Floating Point Representation

Floating point numbers are represented according to the standard IEEE-754. That means nothing to you. Since it isn't critically important to you right now, we're going to wave our hands at it. Those interested should go to the Wikipedia page.

Sufficeth to say it is quite different from how integers are represented.

Type Casts

Types of Casts

There are two types of casts:

Normal Casts: float f = (float)some_int;
Binary Reinterpretation Casts: float f = *(float*)&some_int;

Needless to say, the two are quite different. The first will do a proper conversion, while the second will copy the raw bit pattern.

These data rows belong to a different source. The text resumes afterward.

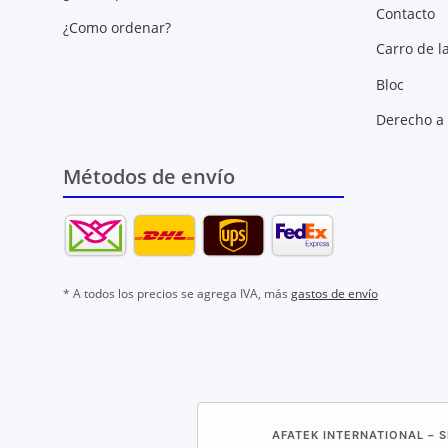
Contacto
¿Como ordenar?
Carro de l
Bloc
Derecho a 
Métodos de envío
* A todos los precios se agrega IVA, más
gastos de envío
AFATEK INTERNATIONAL – S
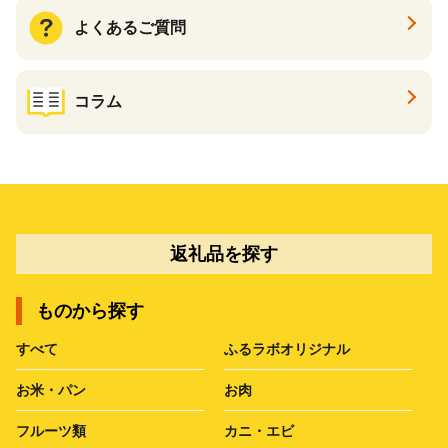
よくあるご質問
コラム
返礼品を探す
ものから探す
すべて
ふるラボオリジナル
お米・パン
お肉
フルーツ類
カニ・エビ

In addition, there are multiple types of normal casts:

Integer<->Integer Casts: Narrowing
Integer<->Integer Casts: Widening
Integer<->Float Casts
Pointer Casts (which result in reinterpret-casts of the data they point to)

Type Casts

Integer<->Integer Casts: Narrowing

Narrowing is casting a larger integer type down to a smaller integer type (e.g. int to short).

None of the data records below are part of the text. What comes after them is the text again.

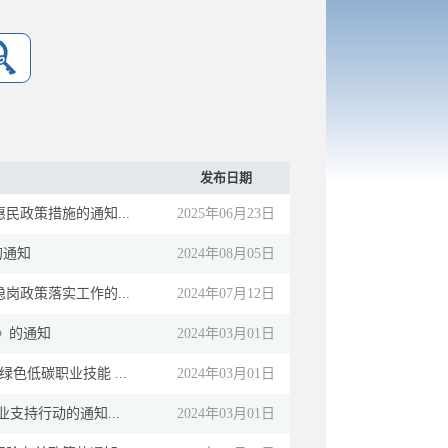
发布日期
政策措施的通知...
2025年06月23日
的通知
2024年08月05日
政策落实工作的...
2024年07月12日
》的通知
2024年03月01日
低碳职业技能 ...
2024年03月01日
支持行动的通知...
2024年03月01日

To narrow to n bytes, the machine will take the n least significant bytes and store them into the result. Thus, (char)257 == 1.

As shown in the above example, this can cause strange results when narrowing to a type that cannot hold the run-time value of the variable being cast. Narrowing casts are only safe when the run-time value can be represented in the target type. Narrowing in other circumstances causes unintuitive results.

Type Casts

Integer<->Integer Casts: Widening

On the other hand, the opposite (widening) is always valid for unsigned->signed casts and casts with no change in signedness. In these cases, the n bytes of the original variable are copied to the least significant bytes of the target. If the target is unsigned, zeros are added to the MSBs, and if it is signed then they are subject to sign extension.